Carlisle Papera Ranch Zinfandel 2017
Critical AcclaimAll Vintages
The 2017 Zinfandel Papera Ranch comes from vines planted in 1934. It contains 4% Carignane and was aged in 25% new French oak. It's medium to deep ruby-purple in the glass with aromas of apricot and nectarine, boysenberry, black cherry and raspberry jam, red cherries and fried sage with hints of charcuterie, spices and flowers. The palate is medium-bodied and silky, flooding the mouth with spicy fruits in a chewy frame and lifted by juicy freshness on the long finish. This merits another few years in bottle. 973 cases produced.
Carlisle is a small “Mom n’ Pop” Sonoma County winery specializing in the production of old-vine, vineyard designated Zinfandels and red Rhône varieties (Syrah, Grenache, Mourvèdre, and Petite Sirah). They also produce three delicious white wines, two of which are blends from historic, old-vine vineyards plus Sonoma County's first ever Grüner Veltliner.
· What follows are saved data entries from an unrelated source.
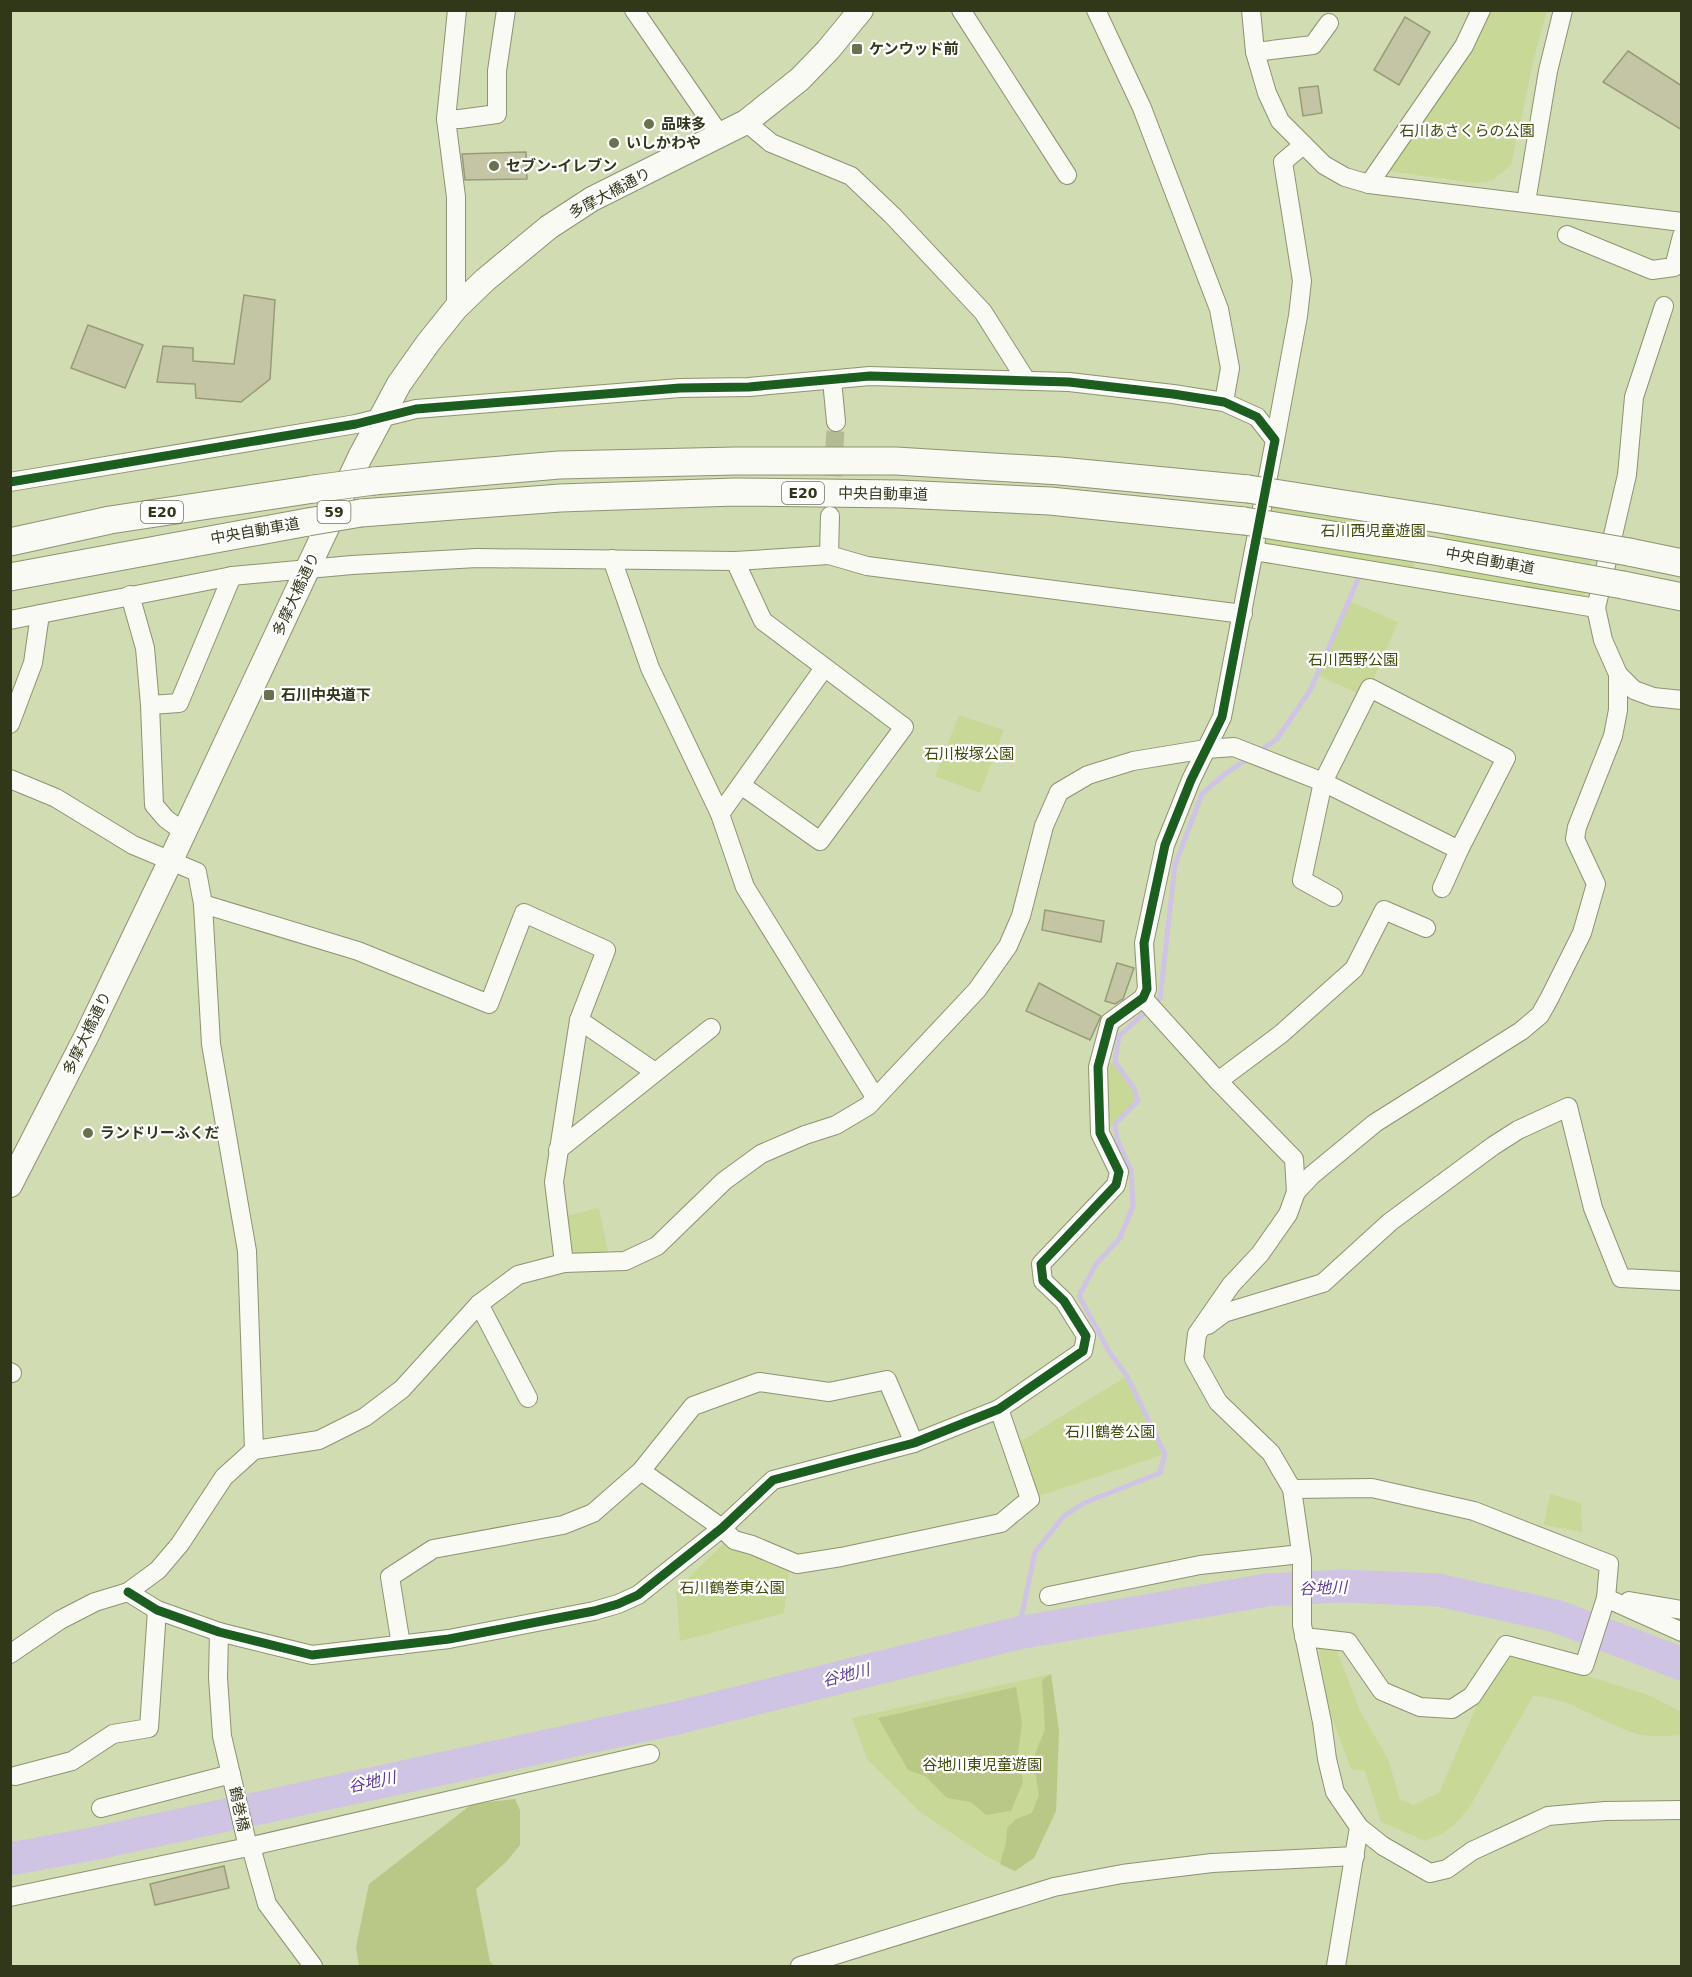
<svg xmlns="http://www.w3.org/2000/svg" width="1692" height="1977" viewBox="0 0 1692 1977" font-family="'DejaVu Sans','Noto Sans JP',sans-serif">
<rect width="100%" height="100%" fill="#d2dcb2"/>
<!-- green -->
<g fill="#c8d896">
<path d="M1481,11H1547L1534,58L1511,165L1492,181L1475,183L1379,170Z"/>
<path d="M1277,482L1423,504L1413,572L1260,546Z"/>
<path d="M1449,511L1595,538L1584,601L1439,573Z"/>
<path d="M1349,601L1398,622L1366,697L1317,675Z"/>
<path d="M959,715L1004,730L980,793L935,776Z"/>
<path d="M1115,1062L1134,1088L1138,1101L1115,1124L1100,1133L1098,1067Z"/>
<path d="M599,1208L610,1262L564,1263L558,1218Z"/>
<path d="M1127,1376L1165,1454L1030,1499L1013,1446Z"/>
<path d="M1550,1494L1581,1503L1582,1532L1544,1525Z"/>
<path d="M724,1543L789,1571L784,1613L680,1641L676,1590Z"/>
<path d="M1318,1646L1336,1648L1360,1711L1388,1759L1400,1799L1413,1805L1439,1793L1476,1707L1504,1660L1518,1654L1651,1696L1681,1712V1735C1667,1736 1648,1738 1634,1733C1600,1722 1569,1697 1533,1696L1469,1808L1455,1824L1442,1834L1425,1841L1381,1822L1365,1771L1351,1769L1329,1709Z"/>
<path d="M1051,1674L1059,1731L1056,1811L1034,1858L1015,1871L989,1858L920,1812L867,1759L852,1718Z"/>
</g>
<!-- forest -->
<g fill="#b9c886">
<path d="M1051,1674L1059,1731L1056,1811L1034,1858L1015,1871L1000,1864L1006,1843L1007,1828L1016,1819L1032,1813L1039,1795L1033,1759L1045,1729L1042,1680Z"/>
<path d="M1016,1687L1022,1723L1018,1752L1023,1782L1011,1811L986,1815L971,1802L947,1798L925,1776L908,1770L878,1718Z"/>
<path d="M515,1799L520,1810V1845L507,1861L476,1889L490,1962L495,1966H359L356,1947L369,1884L472,1804Z"/>
</g>
<g fill="none" stroke-linecap="round" stroke-linejoin="round">
<!-- stream -->
<g stroke="#cfc4e4" stroke-width="5">
<path d="M1258,752L1277,739L1311,689L1359,577"/>
<path d="M1018,1633L1035,1552L1064,1516L1084,1503L1160,1473L1165,1454L1127,1376L1110,1353L1079,1296L1096,1264L1120,1238L1133,1206L1131,1170L1117,1139L1115,1124L1138,1101L1134,1088L1115,1062L1119,1036L1160,999L1175,865L1202,794L1225,774L1250,757"/>
</g>
<!-- river -->
<path stroke="#cfc4e4" stroke-width="33" d="M10,1859L92,1844L677,1718L1018,1633L1267,1590L1342,1586L1438,1590L1556,1616L1682,1664"/>
</g>
<!-- building -->
<g fill="#c4c5a4" stroke="#999b78" stroke-width="1.5">
<path d="M1405,17L1430,32L1399,85L1374,70Z"/>
<path d="M1628,51L1682,86V130L1603,82Z"/>
<path d="M1318,86L1322,113L1303,116L1299,88Z"/>
<path d="M526,152L527,179L465,180L462,154Z"/>
<path d="M244,295L275,300L270,379L241,402L196,398L195,384L157,382L163,346L193,348V361L234,364Z"/>
<path d="M88,325L143,345L125,388L71,368Z"/>
<path d="M1045,910L1104,921L1101,942L1042,930Z"/>
<path d="M1117,963L1134,968L1123,999L1115,1004L1105,1001Z"/>
<path d="M1039,983L1101,1016L1090,1040L1026,1011Z"/>
<path d="M224,1866L229,1888L155,1905L150,1884Z"/>
</g>
<g fill="none" stroke-linecap="round" stroke-linejoin="round">
<!-- minor-tunnel -->
<path stroke="#b2bb93" stroke-width="18" stroke-dasharray="18 9" stroke-linecap="butt" d="M831,503L836,422"/>
<!-- minor casing -->
<g stroke="#8c9372" stroke-width="20">
<g id="minor">
<path d="M634,10L720,135"/>
<path d="M961,10L1067,175"/>
<path d="M1096,10L1142,108L1219,309L1230,368L1224,402"/>
<path d="M1251,10L1255,52L1267,93L1280,121L1324,165L1345,177L1369,184L1682,222"/>
<path d="M1255,52L1313,45L1329,23"/>
<path d="M446,119H460L497,114V71L506,10"/>
<path d="M746,122L771,143L851,176L893,216L983,312L1026,380"/>
<path d="M1369,184L1464,46L1481,10"/>
<path d="M1526,202L1548,71L1563,10"/>
<path d="M1567,235L1652,270L1674,267L1682,236"/>
<path d="M1664,306L1634,397L1627,475L1596,608L1603,640L1618,674L1634,690L1653,697L1682,700"/>
<path d="M456,308V197L446,119L457,10"/>
<path d="M832,380L836,422"/>
<path d="M1275,440L1298,316L1302,281L1283,162L1303,145"/>
<path d="M10,482L356,424L416,409L680,388L749,387L870,376L1069,382L1173,394L1224,402L1257,417L1275,440L1222,717L1191,780L1165,845L1144,943L1147,989L1143,998L1110,1022L1098,1067L1100,1133L1119,1172L1116,1185L1041,1264L1043,1281L1064,1301L1086,1336L1083,1351L999,1409L914,1443L773,1480L722,1528L638,1595L618,1604L594,1611L449,1639L312,1655L219,1632L157,1610L128,1592"/>
<path d="M1254,551L1596,608"/>
<path d="M829,555L830,516"/>
<path d="M612,559L650,668L720,814L745,887L875,1097"/>
<path d="M735,561L763,621L904,727L820,841L741,785"/>
<path d="M130,595L145,648L150,705L154,805L166,819L184,832"/>
<path d="M10,620L232,576L352,565L477,558L735,561L829,555L867,566L1243,614"/>
<path d="M150,705L179,703L232,576"/>
<path d="M10,724L33,663L40,614"/>
<path d="M10,779L56,798L133,845L197,872L203,904L211,1044L247,1251L254,1450"/>
<path d="M720,814L824,668"/>
<path d="M1333,897L1302,880L1323,782L1370,688L1506,758L1459,850L1442,888"/>
<path d="M203,904L358,951L489,1004L524,913L606,950L579,1020L554,1182L564,1263"/>
<path d="M1143,998L1218,1081L1294,1159L1296,1192"/>
<path d="M579,1020L655,1072"/>
<path d="M1218,1081L1281,1034L1354,969L1384,910L1426,928"/>
<path d="M558,1150L711,1028"/>
<path d="M479,1304L528,1398"/>
<path d="M1208,1325L1224,1313L1323,1283L1390,1222L1493,1146L1518,1130L1568,1107L1593,1208L1621,1278L1682,1281"/>
<path d="M10,1372L12,1373"/>
<path d="M641,1471L722,1528L734,1540L752,1545L797,1564L841,1557L1001,1523L1030,1499L999,1409"/>
<path d="M1292,1489L1372,1488L1474,1511L1609,1564L1606,1598L1584,1666L1506,1645L1472,1696L1452,1709L1420,1707L1382,1691L1348,1642L1304,1637"/>
<path d="M1049,1596L1200,1565L1301,1554"/>
<path d="M1606,1598L1682,1632"/>
<path d="M1629,1601L1682,1610"/>
<path d="M219,1632L218,1678L222,1736L248,1847"/>
<path d="M401,1645L390,1577L433,1549L563,1525L593,1513L641,1471L693,1406L759,1382L829,1392L887,1380L914,1443"/>
<path d="M10,1654L60,1620L95,1602L128,1592L158,1570L180,1544L224,1477L254,1450L319,1440L365,1417L402,1389L479,1304L518,1275L564,1263L625,1261L657,1246L724,1181L761,1154L805,1135L836,1125L868,1106L977,990L1008,946L1021,916L1044,826L1059,792L1088,775L1133,761L1206,749L1234,747L1323,782L1459,850"/>
<path d="M15,1776L72,1761L113,1734L149,1728L157,1610"/>
<path d="M101,1808L231,1774"/>
<path d="M1359,1827L1383,1846L1430,1873L1447,1869L1472,1851L1548,1816L1605,1811L1682,1810"/>
<path d="M251,1847L267,1904L313,1966"/>
<path d="M10,1897L248,1847L650,1754"/>
<path d="M800,1966L1054,1887L1122,1874L1212,1863L1355,1856"/>
<path d="M1336,1966L1359,1827L1335,1792L1327,1759L1322,1722L1302,1625V1559L1292,1489L1271,1453L1218,1402L1194,1359L1197,1334L1231,1285L1260,1254L1288,1214L1296,1192L1312,1175L1375,1123L1521,1031L1540,1015L1549,999L1582,933L1596,884L1575,839L1577,827L1613,736L1618,710V674"/>
</g>
</g>
<!-- major casing -->
<g stroke="#8c9372" stroke-width="26">
<path id="major" d="M10,1185L87,1035L171,860L360,457L399,384L428,343L456,308L485,280L549,227L592,199L746,122L800,79L828,50L861,10"/>
</g>
<!-- highway casing -->
<g stroke="#8c9372" stroke-width="29">
<g id="highway">
<path d="M374,481L559,465L735,461H896L1060,471L1248,489"/>
<path d="M361,513L560,498L735,492L900,494L1050,501L1244,521"/>
<path d="M10,542L110,520L314,489"/>
<path d="M1629,552L1682,563"/>
<path d="M10,577L308,522"/>
<path d="M1623,585L1682,597"/>
</g>
</g>
<!-- minor -->
<use href="#minor" stroke="#f8faf3" stroke-width="18"/>
<!-- major -->
<use href="#major" stroke="#f8faf3" stroke-width="24"/>
<!-- highway -->
<use href="#highway" stroke="#f8faf3" stroke-width="27"/>
<!-- highway-bridge casing -->
<g stroke="#8c9372" stroke-width="29" stroke-linecap="butt">
<g id="highway-bridge">
<path d="M314,489L374,481"/>
<path d="M1248,489L1439,519L1629,552"/>
<path d="M1244,521L1434,551L1623,585"/>
<path d="M308,522L361,513"/>
</g>
</g>
<!-- highway-bridge -->
<use href="#highway-bridge" stroke="#f8faf3" stroke-width="27"/>
<!-- cycleway casing -->
<g stroke="#fff" stroke-width="13">
<path id="cycleway" d="M10,482L356,424L416,409L680,388L749,387L870,376L1069,382L1173,394L1224,402L1257,417L1275,440L1222,717L1191,780L1165,845L1144,943L1147,989L1143,998L1110,1022L1098,1067L1100,1133L1119,1172L1116,1185L1041,1264L1043,1281L1064,1301L1086,1336L1083,1351L999,1409L914,1443L773,1480L722,1528L638,1595L618,1604L594,1611L449,1639L312,1655L219,1632L157,1610L128,1592"/>
</g>
<!-- cycleway -->
<use href="#cycleway" stroke="#1b5e20" stroke-width="9"/>
</g>
<!-- markers -->
<g fill="#69714f" stroke="#fff" stroke-width="2">
<rect x="851" y="43" width="12" height="12" rx="3"/>
<circle cx="649" cy="124" r="6"/>
<circle cx="614" cy="143" r="6"/>
<circle cx="494" cy="166" r="6"/>
<rect x="263" y="689" width="12" height="12" rx="3"/>
<circle cx="88" cy="1133" r="6"/>
</g>
<g text-anchor="middle" dominant-baseline="central" stroke-width="4.5" stroke-linejoin="round" paint-order="stroke">
<!-- shield labels -->
<g fill="#fff" stroke="#6f735e" stroke-width="1.5">
<rect x="782" y="482" width="42" height="22" rx="4.5"/>
<rect x="141" y="501" width="42" height="22" rx="4.5"/>
<rect x="317.5" y="501" width="33" height="22" rx="4.5"/>
</g>
<g font-size="14" font-weight="bold" fill="#313719">
<text x="803" y="493">E20</text>
<text x="162" y="512">E20</text>
<text x="334" y="512">59</text>
</g>
<!-- poi labels -->
<g font-size="15" font-weight="bold" fill="#313719" stroke="#fff" text-anchor="start">
<text x="869" y="49">ケンウッド前</text>
<text x="661" y="124">品味多</text>
<text x="626" y="143">いしかわや</text>
<text x="506" y="166">セブン-イレブン</text>
<text x="281" y="695">石川中央道下</text>
<text x="100" y="1133">ランドリーふくだ</text>
</g>
<!-- park labels -->
<g font-size="15" fill="#404b09" stroke="#fff">
<text x="1467" y="131">石川あさくらの公園</text>
<text x="1373" y="531">石川西児童遊園</text>
<text x="1353" y="660">石川西野公園</text>
<text x="969" y="754">石川桜塚公園</text>
<text x="1110" y="1432">石川鶴巻公園</text>
<text x="732" y="1588">石川鶴巻東公園</text>
<text x="982" y="1765">谷地川東児童遊園</text>
</g>
<!-- street labels -->
<g font-size="15" fill="#313719" stroke="#fff">
<text transform="translate(610 193) rotate(-28)">多摩大橋通り</text>
<text transform="translate(883 494) rotate(1)">中央自動車道</text>
<text transform="translate(255 531) rotate(-10)">中央自動車道</text>
<text transform="translate(1490 561) rotate(10)">中央自動車道</text>
<text transform="translate(296 594) rotate(-65)">多摩大橋通り</text>
<text transform="translate(87 1033) rotate(-64)">多摩大橋通り</text>
<text transform="translate(239 1809) rotate(78)">鶴巻橋</text>
</g>
<!-- water labels -->
<g font-size="16" font-style="italic" fill="#5f3994" stroke="#fff">
<text transform="translate(1323 1588) rotate(-2)">谷地川</text>
<text transform="translate(846 1675) rotate(-14)">谷地川</text>
<text transform="translate(372 1782) rotate(-12)">谷地川</text>
</g>
</g>
<!-- border -->
<rect width="1692" height="1977" fill="none" stroke="#313719" stroke-width="24"/>
</svg>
While Carlisle likes their wines to be bold and intensely flavored, each reflecting its vintage and vineyard, they also strive to create wines of balance, complexity, and nuance.
The goal is always the same - grow and source the finest fruit, do as little as possible to it, and bottle outstanding, pleasurable wine at the fairest price possible.
A standout region for its decidedly Californian take on Burgundian varieties, the Russian River Valley is named for the eponymous river that flows through it. While there are warm pockets of the AVA, it is mostly a cool-climate growing region thanks to breezes and fog from the nearby Pacific Ocean.
Chardonnay and Pinot Noir reign supreme in Russian River, with the best examples demonstrating a unique combination of richness and restraint. The cool weather makes Russian River an ideal AVA for sparkling wine production, utilizing the aforementioned varieties. Zinfandel also performs exceptionally well here. Within the Russian River Valley lie the smaller appellations of Chalk Hill and Green Valley. The former, farther from the ocean, is relatively warm, with a focus on red and white Bordeaux varieties. The latter is the coolest, foggiest parcel of the Russian River Valley and is responsible for outstanding Pinot Noir and Chardonnay.
Unapologetically bold, spice-driven and jammy, Zinfandel has secured its title as the darling of California vintners by adapting well to the state's diverse microclimates and landscapes. Born in Croatia, it later made its way to southern Italy where it was named Primitivo. Fortunately, the imperial nursery of Vienna catalogued specimens of the vine, and it later made its way to New England in 1829. Parading the true American spirit, Zinfandel found a new home in California during the Gold Rush of 1849. Somm Secret—California's ancient vines of Zinfandel are those that survived the neglect of Prohibition; today these vines produce the most concentrated, ethereal and complex examples.